A foreign military presence will mobilize opposition in any country. Afghanisan, Iraq, Palestine, and Pakistan are no execptions. The larger the foreign military presense,the LARGER THE OPPOSITION !!

THIS IS WHY AN ESCALATION OF US TROOPS AND TANKS WILL NEVER WORK !

 
At 1:42 PM, Blogger MonsieurGonzo said...

ref : “Lt. Col. Daniel L Davis, who has experience in Iraq and Afghanistan and canvassed other officers with Afghanistan experience, believes that the insurgency... Whenever I see or hear this phrase, "the Afghan insurgency," most often used (just like this) in this passive tense ~ almost casually cast-off and accepted unquestioningly as something real; perhaps even a movement of sorts, or even an implicit conspiracy; born spontaneously and existing singularly, weirdly, as if it were in some kind of vacuum; perhaps even seen in some delusional light as this perfectly natural thing: an historical (I daresay, biblical) conceit: “the Afghan insurgency” is "this struggle between good = US -vs- evil = THEM" ~ I want to substitute the phrase: the counter-occupation guerrilla war in Afghanistan.”

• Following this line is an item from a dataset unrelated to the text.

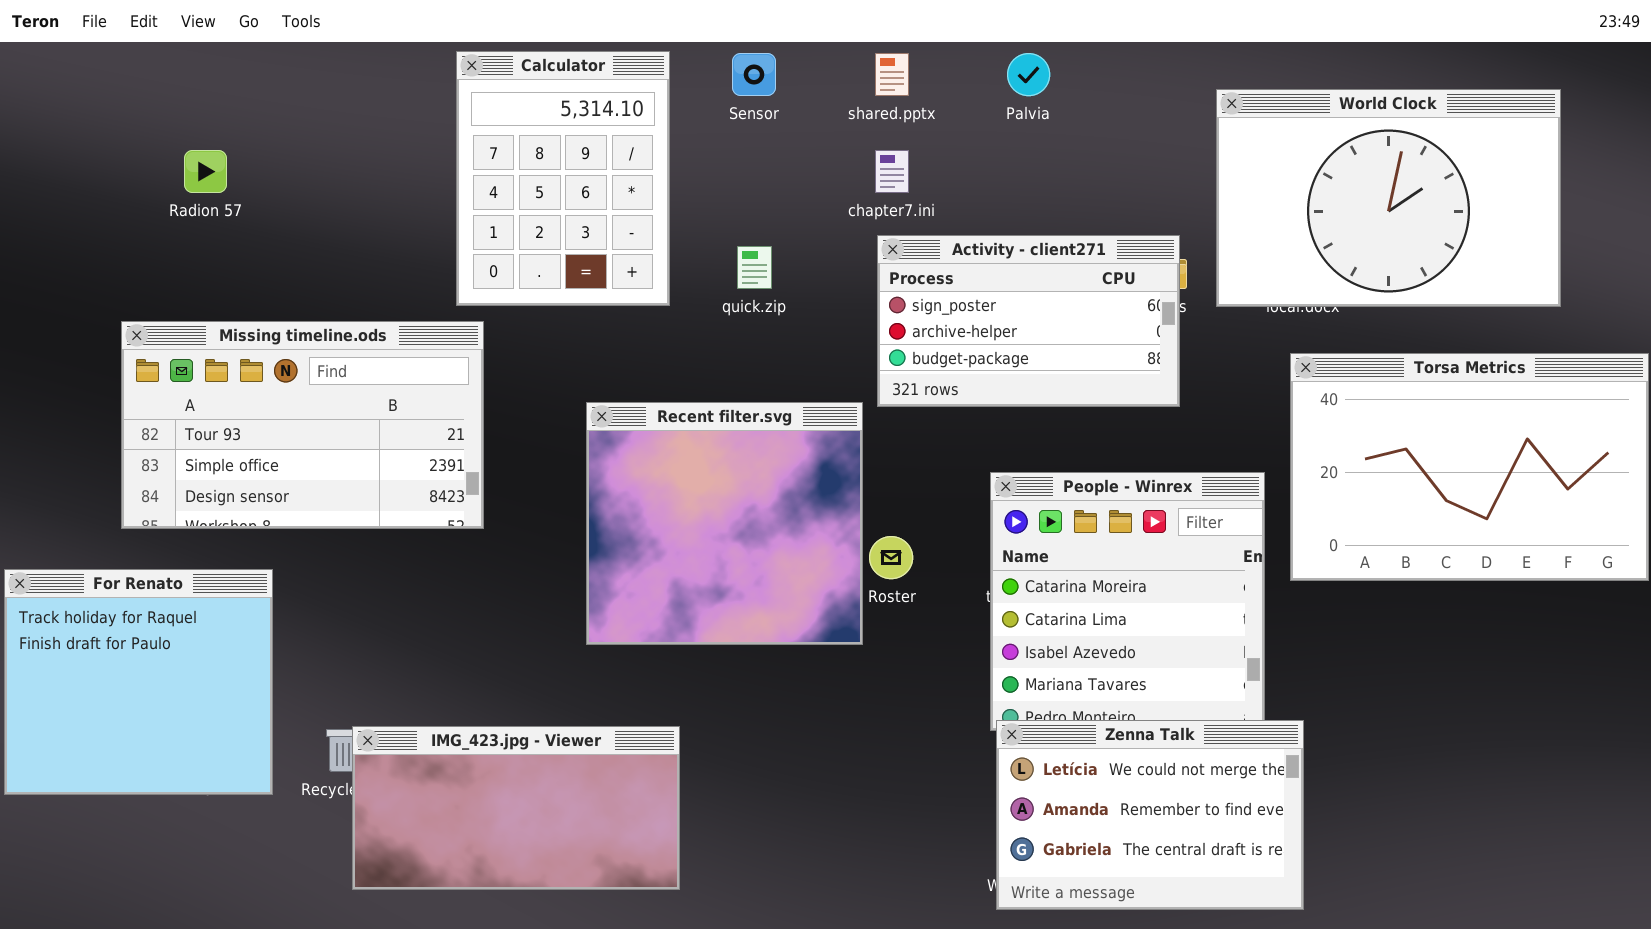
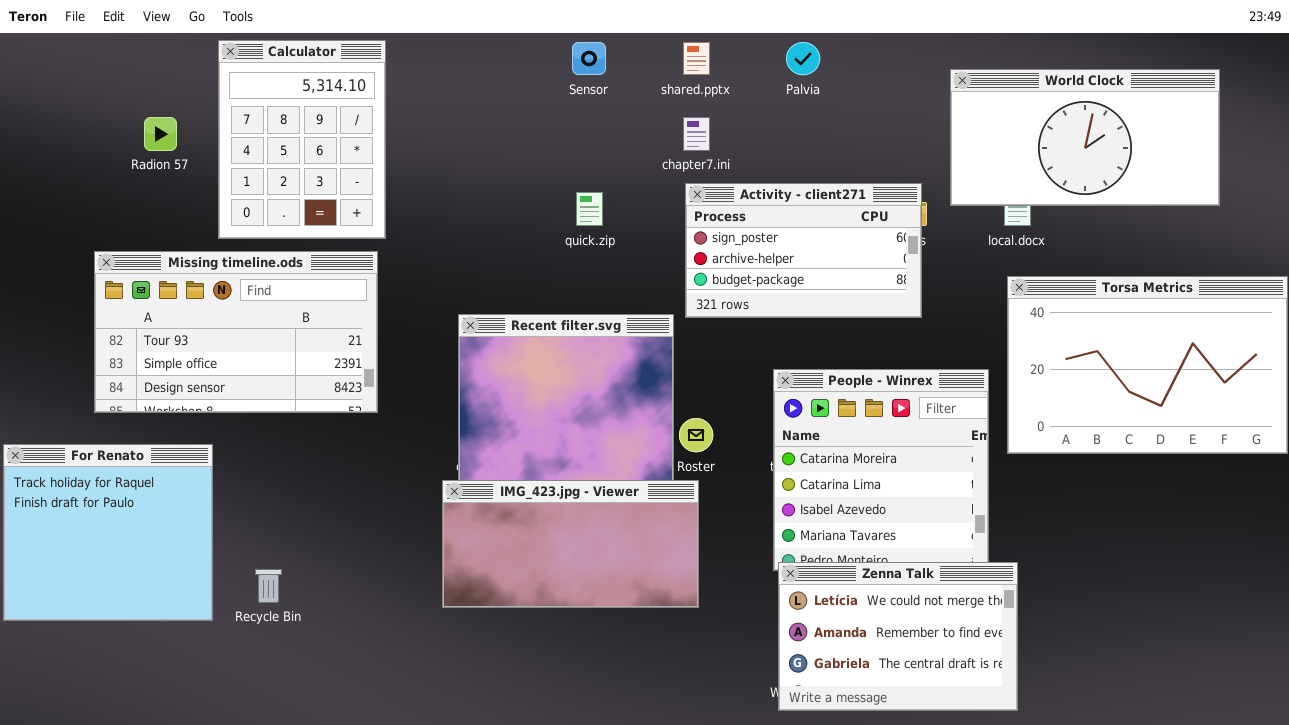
Calculator: [456,51,670,306] -> [218,40,386,239], moved
World Clock: [1216,89,1561,307] -> [950,69,1220,206], resized
IMG_423.jpg - Viewer: [352,726,680,890] -> [442,480,699,608], moved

The question is: “How many NATO-American occupation forces should we deploy to fight the insurgency’ in Afghanistan?” not. rather, The General asks the American President: “How many NATO-American occupation forces should The West deploy to fight the counter-occupation guerrilla war’ in Afghanistan?”

 
At 8:51 PM, Blogger Anne Rettenberg LCSW said...

I don't pretend to know what the answers for Afghanistan are, but when I evaluate the arguments of the step-up crowd compared to the arguments of the step-down crowd, the step-up crowd wins. Their arguments are simply more logical. I don't see the reasoning behind the argument that a limited war against Al Qaeda will be effective; isn't that what we've been doing, and it hasn't worked. In the long run, do we really want extremists running Afghanistan and Pakistan? Isn't that a recipe for disaster? And how can we abandon the Afghan people--again? What message will that send, to our enemies and our friends? Also, if you had to choose between Stanley McChrystal and Hillary Clinton as advisers on the one hand, and Joe Biden on the other, wouldn't you go with who seems smartest? And there is no comparison, is there. McChrystal and Clinton vastly exceed Biden in IQ.

 
At 10:51 PM, Blogger Josh said...

At least 18% of all babies born in Fallujah hospital born with deformities

http://joshfulton.blogspot.com/2009/10/at-least-19-of-all-babies-born-in.html

 
At 12:58 AM, Blogger Peter Attwood said...

It's always an insurgency. When the Americans went and conquered the Philippines in 1899, murdering several hundred thousand people, some in massacres like that at Babi Yar, the resistance of the Philippine Republic to this invasion was an insurgency, you see. Because the lawful authority was the imperial invasion force, not the government of the invaded country.

So it's entirely fitting that the resistance of the Afghan people to the same imperial invaders today is an insurgency against the lawful authority of the occupiers and of their hand-picked puppet, plucked from his Unocal job for his present position.

But if some foreign invader occupied American lands i the same way, acting here as the imperial army acts there, would we call American resistance to these invaders "insurgency?"